I’m saying two things: keep us in the academic loop and understand why we might not be able to stay in the academic loop. The structural inequality that academe is built on absolutely marginalizes people of color, those from working-class or poor backgrounds, the disabled, the fat, the nonbinary, women, queer folks and so many more. Or rather, if you are white, straight, male, cis, gender normative and middle class, scholars are going to take you more seriously, and you’ll have an easier time finding employment and be likely to carry a smaller teaching load for higher pay than your peers.
And yet, I’m suggesting in some ways that small individual actions might help. If you’re tenure track or tenured, buying a lecturer or unemployed friend a coffee or a drink won’t create a job, but a humane action might remind both of us that the university is a system that operates on forced scarcity. For your own sake, don’t be someone who gets passive-aggressively called to task in an online column. For your own humanity, don’t exploit us or shun us in public. Remember that even though relationships are something academe does not nurture, they make life worth living.
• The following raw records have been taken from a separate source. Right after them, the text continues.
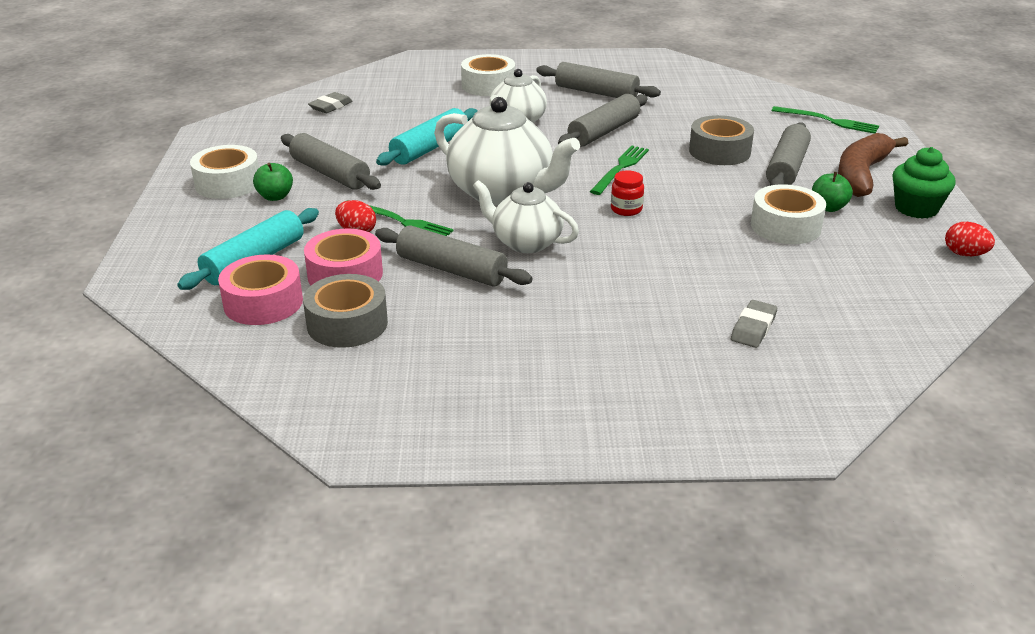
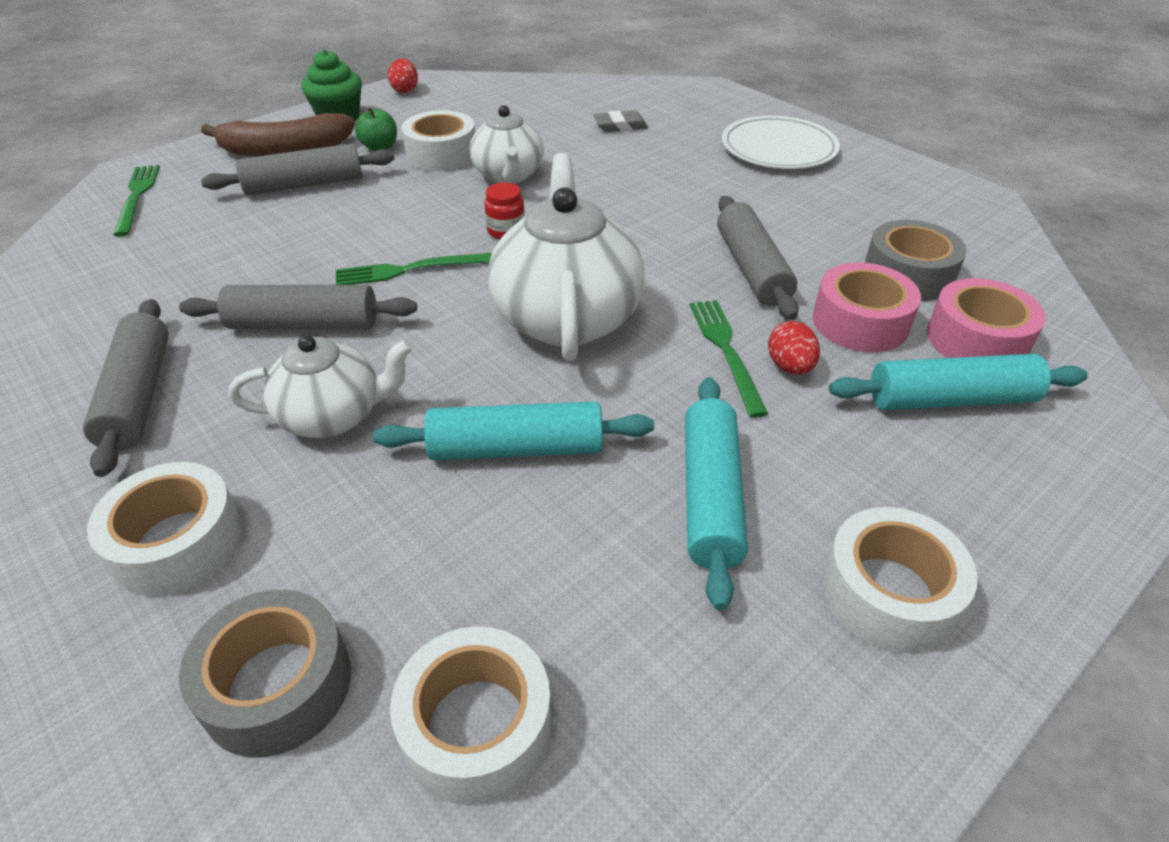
camera: 130 degrees left, 10 degrees up
green apple [253,163,293,201] -> none
grey rolling pin [281,133,381,190] -> turquoise rolling pin [685,377,748,610]
grey eraser [308,92,353,113] -> white tape [390,626,552,805]
white teapot [473,180,579,253] -> white teapot moved to [470,105,544,184]
grey tape [689,115,754,165] -> grey tape moved to [179,590,351,758]
none -> white plate [722,116,840,169]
Including your friends in panels, calls for proposals, paid lectures or workshops — none of that will create jobs or change universities. That requires larger structural changes. But the individual actions can help create some bottom-up improvements, as well as call attention to the larger labor conditions that marginalize already-marginalized scholars, and make some individual success seem merited.
We aren’t leaving academe because of failure, incompetence or lack of grit. We simply lack a job. So I have a simple suggestion for this conference season, and for academics in general: don’t leave your friends behind. If much of academic success is networking and mastering the hidden curriculum even after student days are long gone, remember and include us — the precariat, the unemployed, the underemployed. There have to be better hashtags (and better actions), but think about #SolidarityWithPrecarity, and remember: solidarity is a verb.